[Start of Attachment]

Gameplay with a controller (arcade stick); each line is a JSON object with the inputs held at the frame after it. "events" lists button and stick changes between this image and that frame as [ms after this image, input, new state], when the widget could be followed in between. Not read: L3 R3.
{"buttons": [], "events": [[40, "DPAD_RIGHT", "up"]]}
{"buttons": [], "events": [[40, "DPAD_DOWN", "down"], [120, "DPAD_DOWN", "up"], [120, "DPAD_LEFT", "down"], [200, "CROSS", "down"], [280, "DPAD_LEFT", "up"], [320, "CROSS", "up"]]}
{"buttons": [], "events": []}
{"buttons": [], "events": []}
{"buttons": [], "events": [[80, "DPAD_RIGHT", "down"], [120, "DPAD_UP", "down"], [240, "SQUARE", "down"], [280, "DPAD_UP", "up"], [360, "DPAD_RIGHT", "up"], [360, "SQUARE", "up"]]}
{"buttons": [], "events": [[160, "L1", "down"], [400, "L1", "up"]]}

[End of Attachment]

Identify each line in the records above that contains the word "down", and copy it out in full.

**Answer for the task:**
{"buttons": [], "events": [[40, "DPAD_DOWN", "down"], [120, "DPAD_DOWN", "up"], [120, "DPAD_LEFT", "down"], [200, "CROSS", "down"], [280, "DPAD_LEFT", "up"], [320, "CROSS", "up"]]}
{"buttons": [], "events": [[80, "DPAD_RIGHT", "down"], [120, "DPAD_UP", "down"], [240, "SQUARE", "down"], [280, "DPAD_UP", "up"], [360, "DPAD_RIGHT", "up"], [360, "SQUARE", "up"]]}
{"buttons": [], "events": [[160, "L1", "down"], [400, "L1", "up"]]}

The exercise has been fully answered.